RFC5 - Enhanced data limit handling

  • date: 2024-11-19
  • author: Tom Kralidis
  • contact: tomkralidis@gmail.com
  • status: draft
  • modified: 2025-01-14

Overview

This RFC describes enhanced limit handling implementation in support of better definition and control on data query limiting.

Currently, pygeoapi defines a server.limit configuration directive which corresponds to the limit query parameter as part of the OGC API - Features and OGC API - Records .../items endpoint. The following scenarios are missing from this setting:

  • the ability for the server to provide a default limit when the user does not explicitly specify a limit
  • the ability for the server to provide a maximum limit when the user specifies a limit that is deemed too large by the server to process
  • given this setting is defined at the server level, it may not be suitable for all datasets in a given configuration
  • limits currently only apply to vector data

Proposed solution

pygeoapi will define a limits configuration parameter that will allow a user to define default and maximum limits for multiple data types.
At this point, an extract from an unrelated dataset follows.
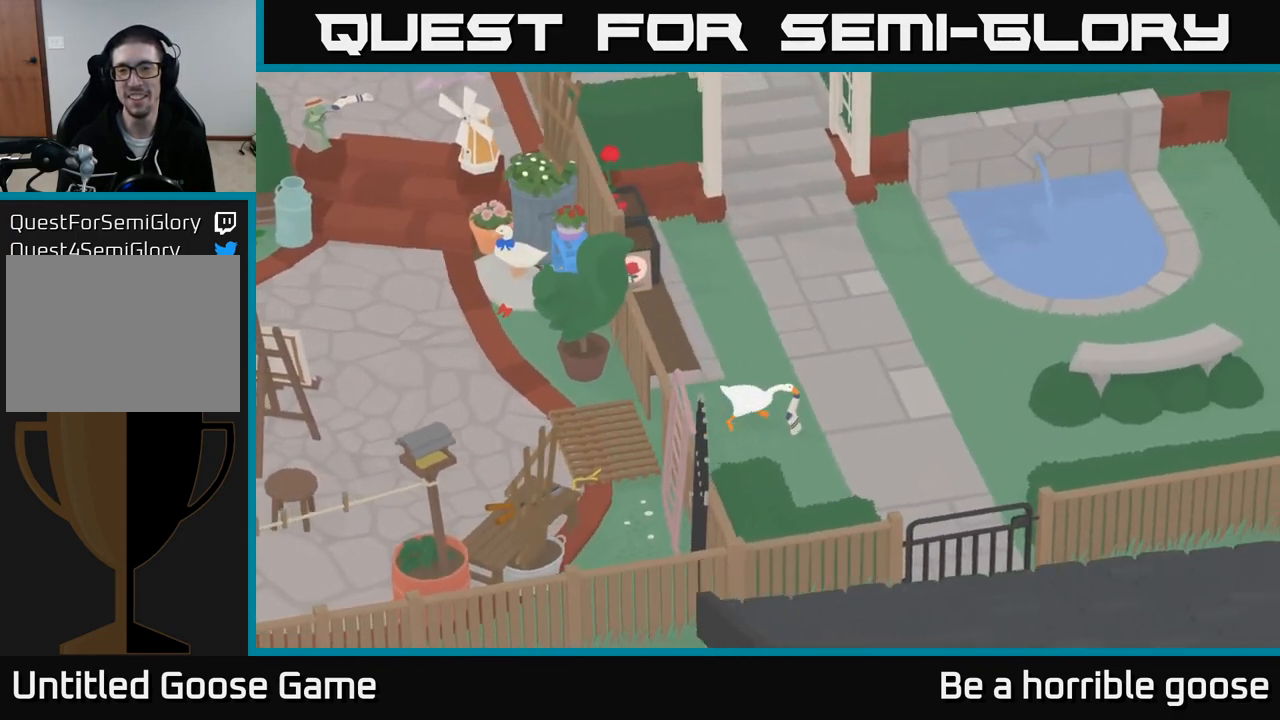
{"buttons": ["A"], "left_stick": "down-right", "right_stick": "center", "events": []}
This parameter will be defined at the server level (server.limits) with the ability to override at resource level (resources[*].limits). An example of this setting is shown below:

limits:
    default_items: 20  # applies to vector data
    max_items: 500  # applies to vector data
    max_distance_x: 123  # applies to all datasets
    max_distance_y: 456 # applies to all datasets
    max_distance_units: m  # as per UCUM https://ucum.org/ucum#section-Tables-of-Terminal-Symbols
    on_exceed: error  # one of error, throttle

The limits setting will be applied as follows:

  • pygeoapi administrator is able to use at both the server and resources levels, with resources limits overriding server wide limits settings
  • no limit specified by client: use limits.default_items to set the result set size
  • limit specified by client: calculate the minimum of the query parameter and limits.max_items to set the result set size
  • bbox or spatial dimensions: compare distance of request to maximum definition allowed in limits.max_distance_x and limits.max_distance_y

Implementation

  • an evaluate_limit function will be added to the pygeoapi module for use by pygeoapi.api accordingly
  • if limits.on_exceed is error, then pygeoapi will throw HTTP 413

Backwards Compatibility Issues

The limits setting fully replaces server.limit and represents a compatibility break. The new functionality will not be backported to other branches.

Testing

Tests will be added to ensure the expected functionality.

Documentation

Documentation will be added to the configuration description page.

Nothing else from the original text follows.